Recorded data:
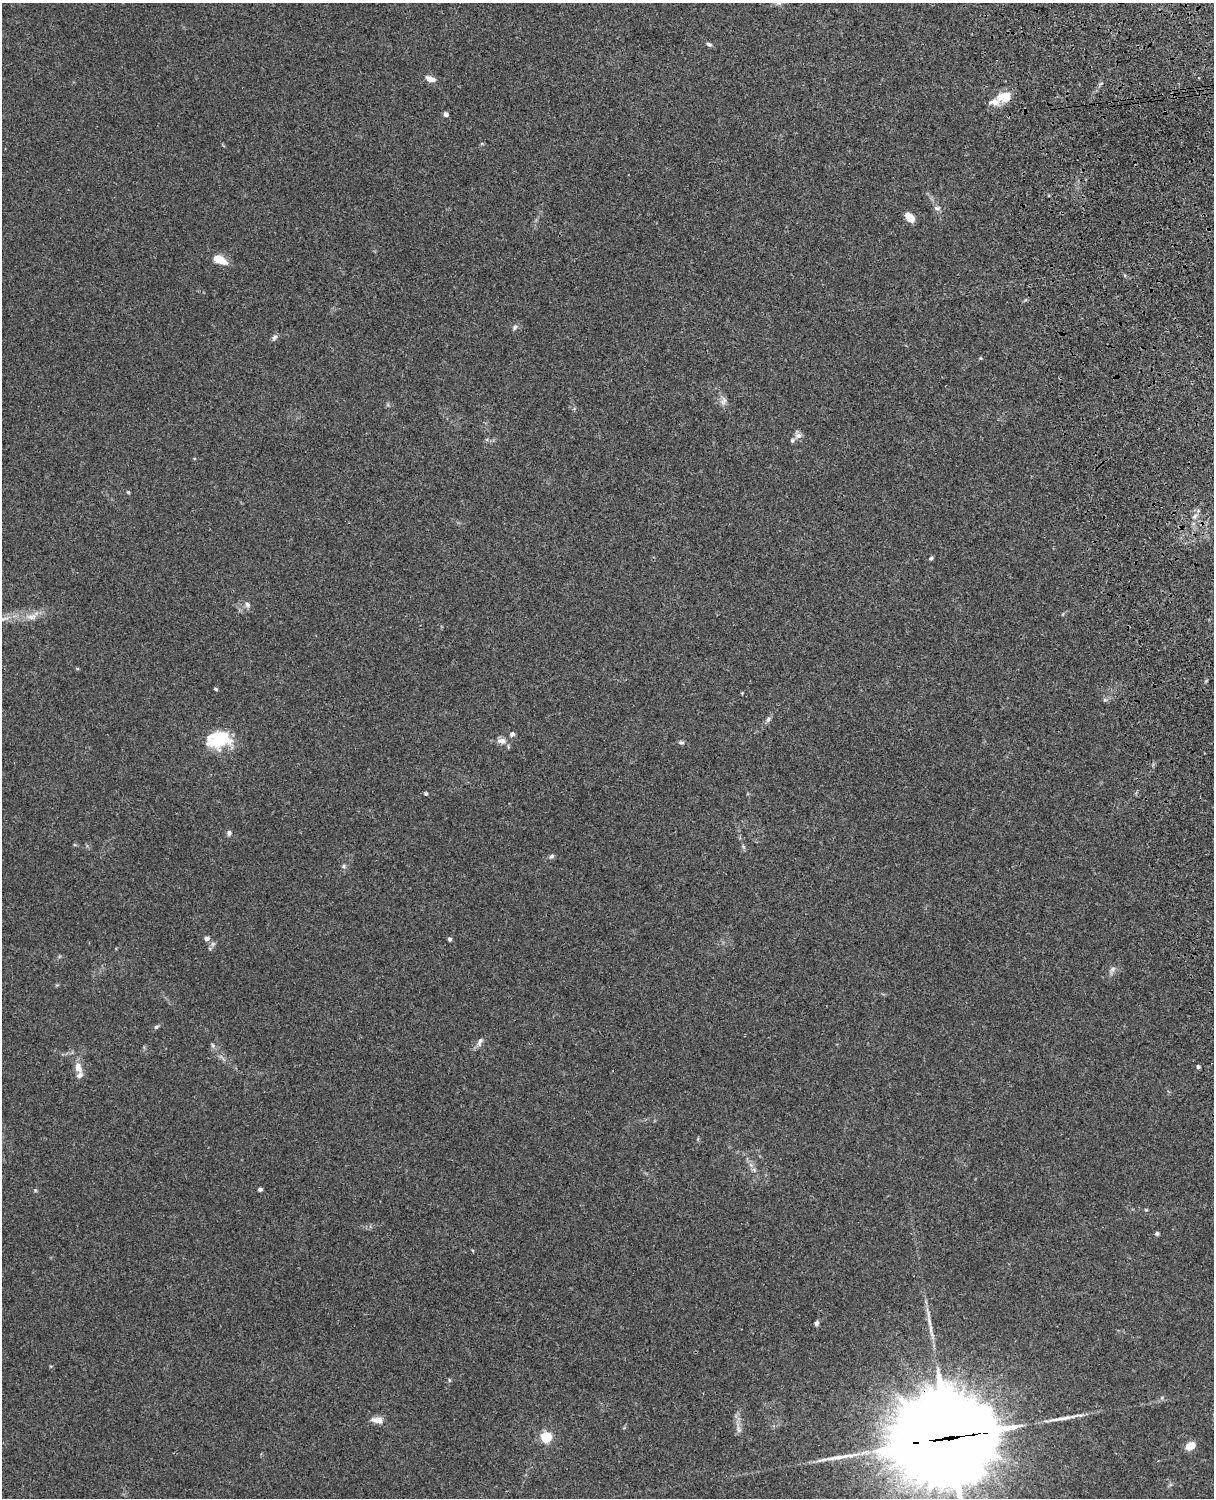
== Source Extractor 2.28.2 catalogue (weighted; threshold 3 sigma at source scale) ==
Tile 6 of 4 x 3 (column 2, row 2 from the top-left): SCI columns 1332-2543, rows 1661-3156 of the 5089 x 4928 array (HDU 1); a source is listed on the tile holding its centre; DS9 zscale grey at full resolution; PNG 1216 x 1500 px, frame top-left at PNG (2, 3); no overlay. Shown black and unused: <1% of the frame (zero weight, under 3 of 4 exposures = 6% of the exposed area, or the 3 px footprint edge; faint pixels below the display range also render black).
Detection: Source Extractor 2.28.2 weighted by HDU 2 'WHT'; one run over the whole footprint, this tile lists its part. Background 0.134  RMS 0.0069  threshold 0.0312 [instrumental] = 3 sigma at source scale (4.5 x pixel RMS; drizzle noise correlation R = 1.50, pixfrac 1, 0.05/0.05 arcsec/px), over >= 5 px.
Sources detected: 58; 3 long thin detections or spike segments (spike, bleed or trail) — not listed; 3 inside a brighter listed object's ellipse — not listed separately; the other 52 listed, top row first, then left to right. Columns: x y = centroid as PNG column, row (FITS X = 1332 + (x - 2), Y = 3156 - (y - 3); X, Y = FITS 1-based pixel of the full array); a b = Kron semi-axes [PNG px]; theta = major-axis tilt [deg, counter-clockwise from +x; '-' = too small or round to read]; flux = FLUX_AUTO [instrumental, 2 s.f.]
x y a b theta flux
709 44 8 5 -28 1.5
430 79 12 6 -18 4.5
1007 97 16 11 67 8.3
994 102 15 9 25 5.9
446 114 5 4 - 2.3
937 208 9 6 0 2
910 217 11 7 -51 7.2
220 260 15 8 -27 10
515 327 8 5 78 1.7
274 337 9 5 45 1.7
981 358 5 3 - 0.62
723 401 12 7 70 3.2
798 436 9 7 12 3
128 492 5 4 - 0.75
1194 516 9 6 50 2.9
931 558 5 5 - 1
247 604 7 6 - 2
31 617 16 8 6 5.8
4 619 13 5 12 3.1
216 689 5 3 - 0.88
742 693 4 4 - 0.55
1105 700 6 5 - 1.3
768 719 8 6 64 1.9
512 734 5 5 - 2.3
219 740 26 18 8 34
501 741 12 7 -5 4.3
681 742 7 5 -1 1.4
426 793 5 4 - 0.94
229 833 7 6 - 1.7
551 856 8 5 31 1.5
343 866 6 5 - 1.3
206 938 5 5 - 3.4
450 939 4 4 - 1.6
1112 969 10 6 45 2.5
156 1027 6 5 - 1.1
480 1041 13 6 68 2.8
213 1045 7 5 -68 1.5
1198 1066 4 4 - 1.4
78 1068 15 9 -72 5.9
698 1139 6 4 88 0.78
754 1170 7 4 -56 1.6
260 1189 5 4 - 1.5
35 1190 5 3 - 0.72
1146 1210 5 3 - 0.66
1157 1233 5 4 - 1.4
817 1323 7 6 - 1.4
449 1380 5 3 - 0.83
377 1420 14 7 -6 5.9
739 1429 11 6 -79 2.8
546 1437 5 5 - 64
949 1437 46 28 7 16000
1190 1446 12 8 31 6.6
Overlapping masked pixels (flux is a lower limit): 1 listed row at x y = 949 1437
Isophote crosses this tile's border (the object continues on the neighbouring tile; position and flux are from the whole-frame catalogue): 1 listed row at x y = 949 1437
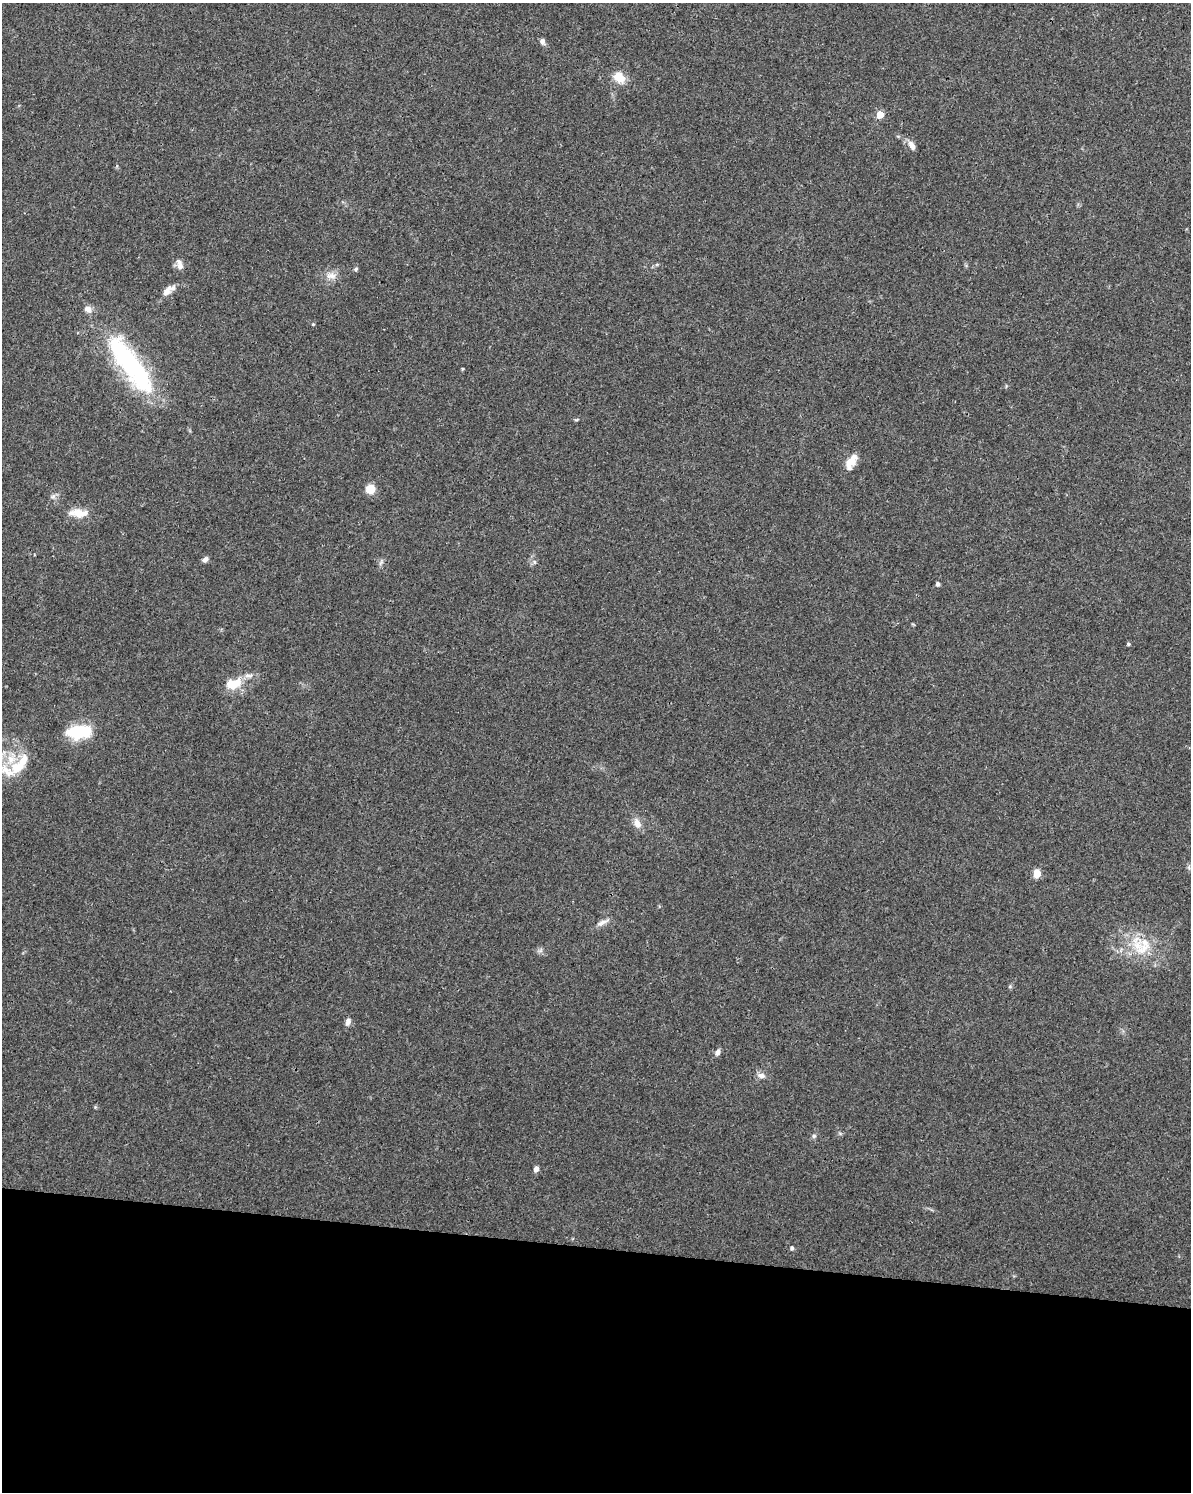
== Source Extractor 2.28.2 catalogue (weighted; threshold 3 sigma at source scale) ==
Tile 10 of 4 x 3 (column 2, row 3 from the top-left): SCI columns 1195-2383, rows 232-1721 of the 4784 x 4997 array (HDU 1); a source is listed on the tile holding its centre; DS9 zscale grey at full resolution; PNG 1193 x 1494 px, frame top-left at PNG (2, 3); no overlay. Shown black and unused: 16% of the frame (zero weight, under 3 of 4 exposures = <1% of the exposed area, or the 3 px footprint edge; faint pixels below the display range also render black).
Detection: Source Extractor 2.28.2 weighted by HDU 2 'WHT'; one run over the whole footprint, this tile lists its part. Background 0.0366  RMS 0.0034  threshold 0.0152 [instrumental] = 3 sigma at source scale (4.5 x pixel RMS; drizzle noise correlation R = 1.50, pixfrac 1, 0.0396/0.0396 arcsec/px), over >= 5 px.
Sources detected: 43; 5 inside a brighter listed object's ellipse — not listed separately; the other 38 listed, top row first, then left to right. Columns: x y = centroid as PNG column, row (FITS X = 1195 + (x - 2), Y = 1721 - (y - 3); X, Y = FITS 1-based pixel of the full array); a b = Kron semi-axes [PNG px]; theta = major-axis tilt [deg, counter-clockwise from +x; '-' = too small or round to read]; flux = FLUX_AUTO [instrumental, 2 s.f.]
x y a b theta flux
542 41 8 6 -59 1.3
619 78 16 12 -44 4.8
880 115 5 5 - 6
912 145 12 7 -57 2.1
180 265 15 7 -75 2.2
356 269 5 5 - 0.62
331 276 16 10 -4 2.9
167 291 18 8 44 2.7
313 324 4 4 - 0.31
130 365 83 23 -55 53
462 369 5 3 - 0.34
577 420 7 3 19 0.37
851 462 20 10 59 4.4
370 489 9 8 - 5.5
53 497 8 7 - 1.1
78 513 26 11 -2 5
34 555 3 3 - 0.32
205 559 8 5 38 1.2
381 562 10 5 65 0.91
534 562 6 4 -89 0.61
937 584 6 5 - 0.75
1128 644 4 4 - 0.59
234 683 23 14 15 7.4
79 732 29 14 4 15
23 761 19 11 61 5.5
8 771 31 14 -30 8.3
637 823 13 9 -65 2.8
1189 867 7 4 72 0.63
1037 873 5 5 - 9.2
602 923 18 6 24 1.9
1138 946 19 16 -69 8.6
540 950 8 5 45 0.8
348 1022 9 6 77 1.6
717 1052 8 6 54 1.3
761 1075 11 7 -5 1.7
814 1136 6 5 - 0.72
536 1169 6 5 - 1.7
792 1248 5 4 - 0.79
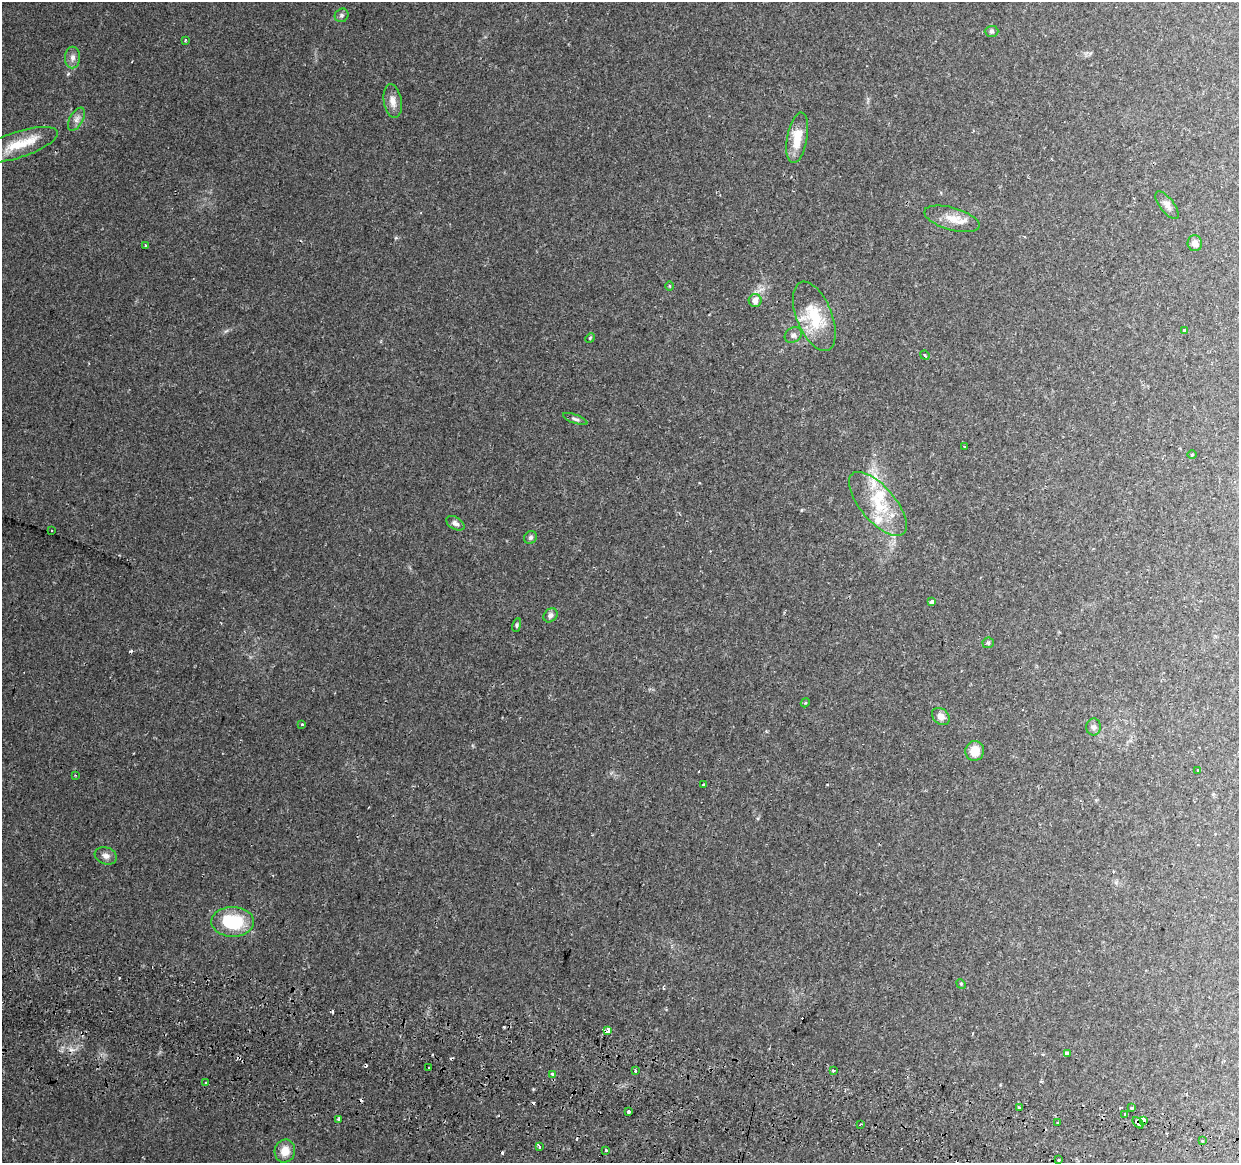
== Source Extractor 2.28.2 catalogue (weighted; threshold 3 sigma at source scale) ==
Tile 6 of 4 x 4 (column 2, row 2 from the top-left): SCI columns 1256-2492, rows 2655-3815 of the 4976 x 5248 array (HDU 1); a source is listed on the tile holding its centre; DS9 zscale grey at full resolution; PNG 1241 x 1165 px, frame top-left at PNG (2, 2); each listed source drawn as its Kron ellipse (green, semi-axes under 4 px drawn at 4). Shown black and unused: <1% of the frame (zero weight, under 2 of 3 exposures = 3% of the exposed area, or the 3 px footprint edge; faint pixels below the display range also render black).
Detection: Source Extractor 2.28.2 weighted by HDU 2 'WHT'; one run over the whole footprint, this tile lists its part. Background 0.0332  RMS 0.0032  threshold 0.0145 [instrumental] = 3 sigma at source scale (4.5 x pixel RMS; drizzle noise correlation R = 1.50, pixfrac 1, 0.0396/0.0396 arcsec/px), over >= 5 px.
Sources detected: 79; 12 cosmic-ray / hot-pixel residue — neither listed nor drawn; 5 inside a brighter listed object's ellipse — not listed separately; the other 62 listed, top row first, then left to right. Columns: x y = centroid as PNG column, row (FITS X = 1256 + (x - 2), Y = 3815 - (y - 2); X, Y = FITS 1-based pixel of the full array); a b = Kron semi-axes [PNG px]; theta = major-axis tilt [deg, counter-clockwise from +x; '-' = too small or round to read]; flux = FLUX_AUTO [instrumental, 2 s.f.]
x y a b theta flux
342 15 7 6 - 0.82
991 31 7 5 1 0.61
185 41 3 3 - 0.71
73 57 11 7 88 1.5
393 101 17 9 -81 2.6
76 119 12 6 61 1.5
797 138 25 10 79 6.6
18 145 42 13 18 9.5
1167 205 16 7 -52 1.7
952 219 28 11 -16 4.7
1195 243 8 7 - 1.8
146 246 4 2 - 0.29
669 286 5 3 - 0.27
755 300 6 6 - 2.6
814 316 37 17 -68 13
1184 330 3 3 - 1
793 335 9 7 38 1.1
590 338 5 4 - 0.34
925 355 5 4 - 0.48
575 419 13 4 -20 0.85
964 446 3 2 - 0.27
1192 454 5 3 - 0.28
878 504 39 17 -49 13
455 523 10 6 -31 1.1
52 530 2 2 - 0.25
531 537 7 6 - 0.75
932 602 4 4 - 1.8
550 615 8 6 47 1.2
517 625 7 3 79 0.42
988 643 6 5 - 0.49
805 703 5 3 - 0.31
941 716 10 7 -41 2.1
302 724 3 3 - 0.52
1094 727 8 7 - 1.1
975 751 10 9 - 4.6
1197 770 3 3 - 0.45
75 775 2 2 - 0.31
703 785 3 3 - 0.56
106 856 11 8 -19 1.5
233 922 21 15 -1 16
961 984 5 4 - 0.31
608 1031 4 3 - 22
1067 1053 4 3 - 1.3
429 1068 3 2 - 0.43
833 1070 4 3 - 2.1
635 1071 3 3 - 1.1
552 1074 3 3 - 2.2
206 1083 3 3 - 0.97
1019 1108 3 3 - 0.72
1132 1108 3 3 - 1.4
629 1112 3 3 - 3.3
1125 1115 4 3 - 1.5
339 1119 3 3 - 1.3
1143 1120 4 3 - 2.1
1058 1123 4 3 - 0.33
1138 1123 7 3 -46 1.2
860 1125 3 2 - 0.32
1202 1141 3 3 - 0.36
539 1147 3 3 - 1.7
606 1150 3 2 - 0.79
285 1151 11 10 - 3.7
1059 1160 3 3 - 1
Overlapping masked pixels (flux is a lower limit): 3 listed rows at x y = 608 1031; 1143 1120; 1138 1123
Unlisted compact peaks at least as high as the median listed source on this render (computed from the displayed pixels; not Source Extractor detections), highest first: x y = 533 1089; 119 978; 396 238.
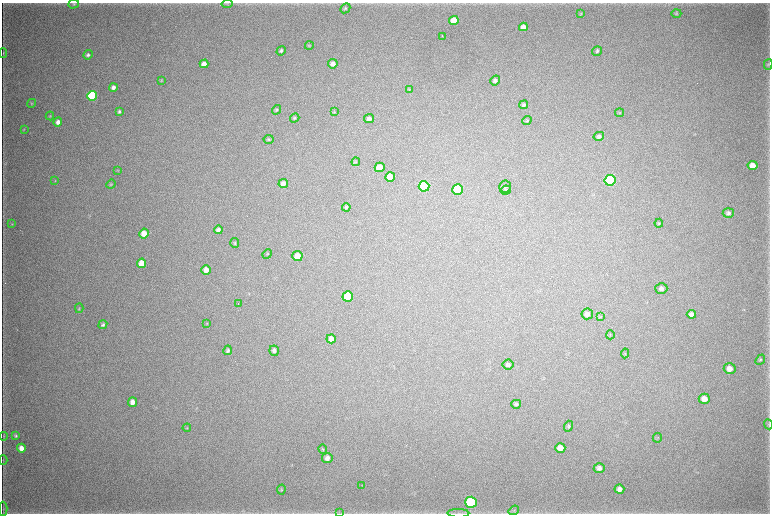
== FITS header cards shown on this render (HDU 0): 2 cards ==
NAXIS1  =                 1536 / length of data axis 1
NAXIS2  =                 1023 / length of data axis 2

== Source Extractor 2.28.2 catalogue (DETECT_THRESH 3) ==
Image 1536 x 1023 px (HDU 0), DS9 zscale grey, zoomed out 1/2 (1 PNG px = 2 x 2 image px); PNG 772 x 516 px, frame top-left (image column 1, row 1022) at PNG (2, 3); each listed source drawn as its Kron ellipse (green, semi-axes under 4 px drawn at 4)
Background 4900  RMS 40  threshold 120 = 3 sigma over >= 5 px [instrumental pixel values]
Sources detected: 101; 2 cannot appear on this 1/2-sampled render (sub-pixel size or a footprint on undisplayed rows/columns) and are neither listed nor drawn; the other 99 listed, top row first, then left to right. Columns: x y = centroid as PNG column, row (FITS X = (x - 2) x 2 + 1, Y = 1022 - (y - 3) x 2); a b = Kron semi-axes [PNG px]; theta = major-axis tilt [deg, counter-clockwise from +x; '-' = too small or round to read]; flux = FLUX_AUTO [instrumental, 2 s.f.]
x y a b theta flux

[EXERCISE TASK]: Copy out, character for character, the lines of the items from the one containing "2.28.2 catalogue (DETECT_THRESH" through the one containing "[instrumental pixel values]", including both of those lines.

[RESULT OF THE EXERCISE]:
== Source Extractor 2.28.2 catalogue (DETECT_THRESH 3) ==
Image 1536 x 1023 px (HDU 0), DS9 zscale grey, zoomed out 1/2 (1 PNG px = 2 x 2 image px); PNG 772 x 516 px, frame top-left (image column 1, row 1022) at PNG (2, 3); each listed source drawn as its Kron ellipse (green, semi-axes under 4 px drawn at 4)
Background 4900  RMS 40  threshold 120 = 3 sigma over >= 5 px [instrumental pixel values]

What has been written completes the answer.